EXTRACT TO READ —
Re: [clocksource] 8901ecc231: stress-ng.lockbus.ops_per_sec -9.5% regression

From: "Paul E. McKenney" <paulmck@kernel.org>
To: Chao Gao <chao.gao@intel.com>
Cc: Feng Tang <feng.tang@intel.com>,
	kernel test robot <oliver.sang@intel.com>,
	John Stultz <john.stultz@linaro.org>,
	Thomas Gleixner <tglx@linutronix.de>,
	Stephen Boyd <sboyd@kernel.org>, Jonathan Corbet <corbet@lwn.net>,
	Mark Rutland <Mark.Rutland@arm.com>,
	Marc Zyngier <maz@kernel.org>, Andi Kleen <ak@linux.intel.com>,
	Xing Zhengjun <zhengjun.xing@linux.intel.com>,
	Chris Mason <clm@fb.com>, LKML <linux-kernel@vger.kernel.org>,
	Linux Memory Management List <linux-mm@kvack.org>,
	lkp@lists.01.org, lkp@intel.com, ying.huang@intel.com,
	zhengjun.xing@intel.com
Subject: Re: [clocksource]  8901ecc231:  stress-ng.lockbus.ops_per_sec -9.5% regression
Date: Mon, 2 Aug 2021 10:02:57 -0700	[thread overview]
Message-ID: <20210802170257.GL4397@paulmck-ThinkPad-P17-Gen-1> (raw)

WORK INSTRUCTION —
Answer from the email header:
1. Who sent the message?
2. On what date was it sent?
3. What percentage change in stress-ng.lockbus.ops_per_sec does the subject line report?

GIVEN DATA —

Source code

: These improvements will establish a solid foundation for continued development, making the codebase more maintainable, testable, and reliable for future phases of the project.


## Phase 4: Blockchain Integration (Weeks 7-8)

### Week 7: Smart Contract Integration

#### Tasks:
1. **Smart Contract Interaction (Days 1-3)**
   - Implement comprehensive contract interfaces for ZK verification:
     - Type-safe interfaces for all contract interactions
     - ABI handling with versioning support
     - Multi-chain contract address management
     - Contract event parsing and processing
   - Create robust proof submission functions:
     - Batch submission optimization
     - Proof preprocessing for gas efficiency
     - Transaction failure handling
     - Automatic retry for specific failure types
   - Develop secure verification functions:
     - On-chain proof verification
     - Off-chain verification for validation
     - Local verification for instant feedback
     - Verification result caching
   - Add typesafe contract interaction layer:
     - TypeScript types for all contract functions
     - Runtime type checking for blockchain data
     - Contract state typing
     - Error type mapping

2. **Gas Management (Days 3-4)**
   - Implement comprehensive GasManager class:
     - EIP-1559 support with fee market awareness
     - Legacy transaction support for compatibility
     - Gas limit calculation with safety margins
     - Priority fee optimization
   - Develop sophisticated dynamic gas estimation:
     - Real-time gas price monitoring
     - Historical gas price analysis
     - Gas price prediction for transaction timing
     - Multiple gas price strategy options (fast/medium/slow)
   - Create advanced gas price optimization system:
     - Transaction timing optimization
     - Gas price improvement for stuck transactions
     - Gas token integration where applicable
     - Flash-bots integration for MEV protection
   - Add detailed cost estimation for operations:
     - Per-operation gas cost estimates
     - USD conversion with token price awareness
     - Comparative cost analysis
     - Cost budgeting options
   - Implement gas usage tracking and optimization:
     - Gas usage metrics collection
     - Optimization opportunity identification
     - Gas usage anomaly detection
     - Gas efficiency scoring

EXERCISE OUTPUT —
1. Paul E. McKenney
2. Monday, 2 August 2021
3. -9.5%